Retailing in Seattle
Leigh Sparks - Stirling Retail
A quarter of a century or so ago I was fortunate enough to be awarded a Winston Churchill Memorial Trust Travelling Fellowship. As part of that I ended up in Seattle and interviewed various executives and family from Nordstrom, the successful US high service department store. It rained.
One of the good things about being an academic is the occasional ability to travel. So last week I was in Seattle again, this time for an American Collegiate Retailing Association/American Marketing Association conference on retailing.
Many things have changed in the interval, not least Seattle’s Microsoft, Amazon and Starbucks conquering the world. The sun also shone – global warming I expect.

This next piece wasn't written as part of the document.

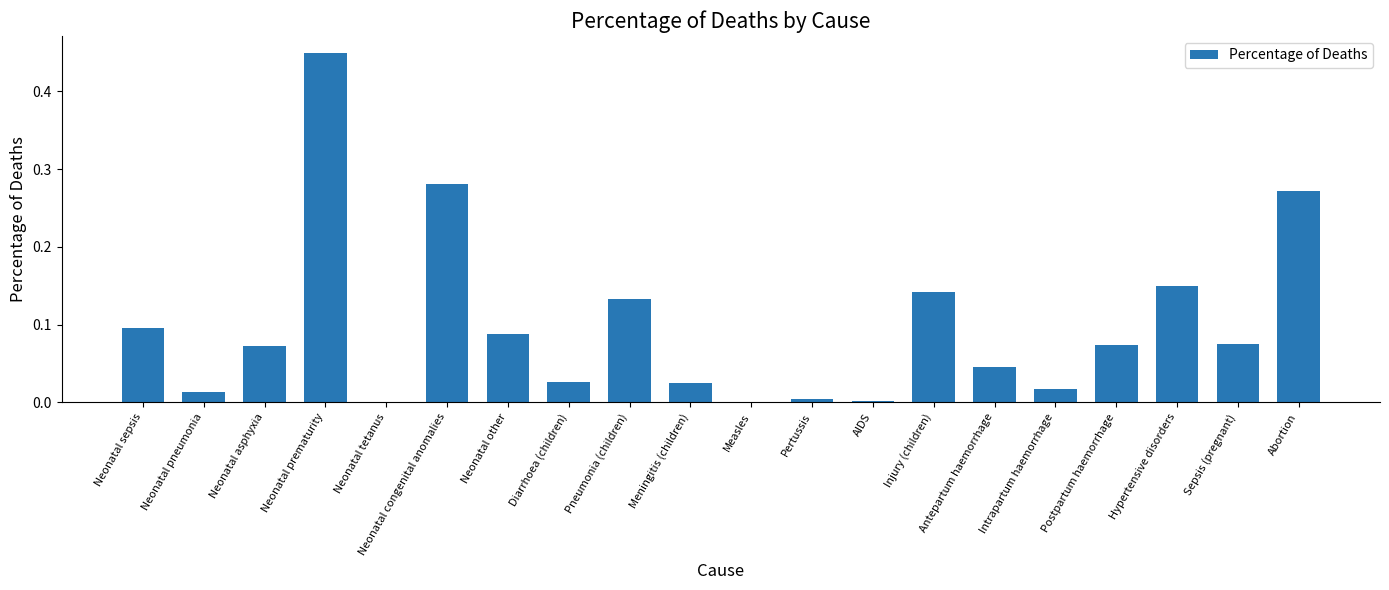

What is the sum of the values at Neonatal prematurity and Hypertensive disorders?

0.6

One of the industry speakers at the conference was Director of Strategy from Nordstrom. She spoke on the attempts that Nordstrom are making to redefine and extend in-store service and replicate online their legendary store customer service approach.
A tough challenge in a rapidly changing market. Interestingly she saw 80% of future growth to 2020 for Nordstrom coming from non-store retailing.

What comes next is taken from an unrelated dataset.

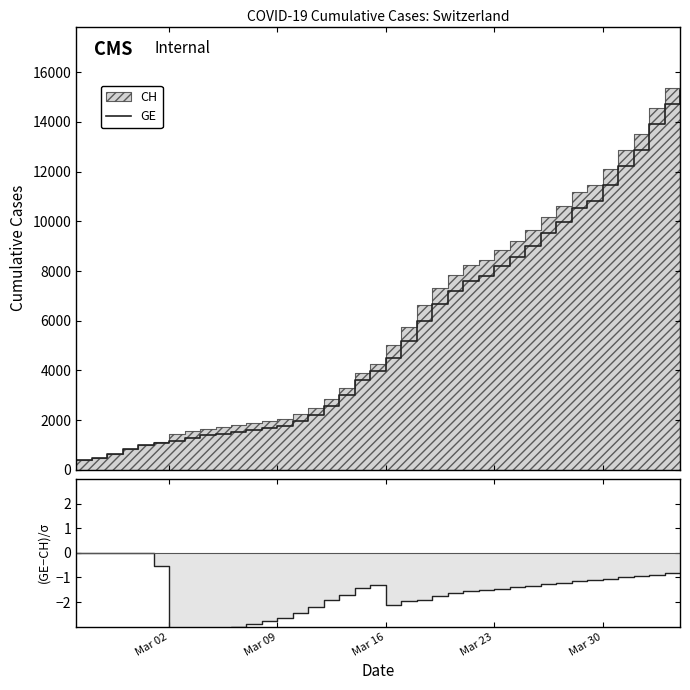

What is the sum of all (GE-CH)/σ values?

-63.2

Service was also the theme of a different retailer, the Seattle-founded consumer co-operative REI. The Tiso Outdoor Experience in Scotland is the downsized imitation of REI.
The Seattle store we visited had all the usual REI elements; good staff, huge product range and the well-known experiential elements such as the cycle test track, 65ft indoor climbing pinnacle and boot tryout trails, amongst others.
And then there is Seattle’s Pike Place Market, one of the oldest still trading farmers markets in the US, proudly still carrying the slogan ‘Meet the Producers’. Founded in 1907 it can feel like a tourist attraction, but also boasts a very strong, loyal, local following.
It was this local base that saved the market from demolition in the 1970’s, supported its inclusion of craft businesses in the 1980’s and is currently behind the city’s extensive renovation of the market.
Pike Place is a rabbit warren of stalls and vendors with amongst many other things, great local food for on or off site consumption. Fabulous flower stalls mix with ‘flying fish’ in great visual displays of local produce. The first ever Starbucks also opened at the market; you can make your own mind up how much of a good thing that was.
A great success these days, it is easy to forget how close Seattle came to losing this heart of its city. Tearing down “old” things like markets and undervaluing their deeper significance, linkages and potential is an all too common refrain.
Protecting core values whether customer service, experiential retailing or historic local rural-urban linkages, requires commitment and belief often over a long period of time.
Bringing it back home, why is Seattle known for these retail businesses and places (whether the dynamic start-ups that became Amazon and Starbucks or the experiences, albeit very different, of REI, Nordstrom and Pike Place) and, say Edinburgh, Glasgow or Aberdeen are not?
Far too many Scottish cities have lacked a commitment to place and (small) business growth; this needs to be re-ignited.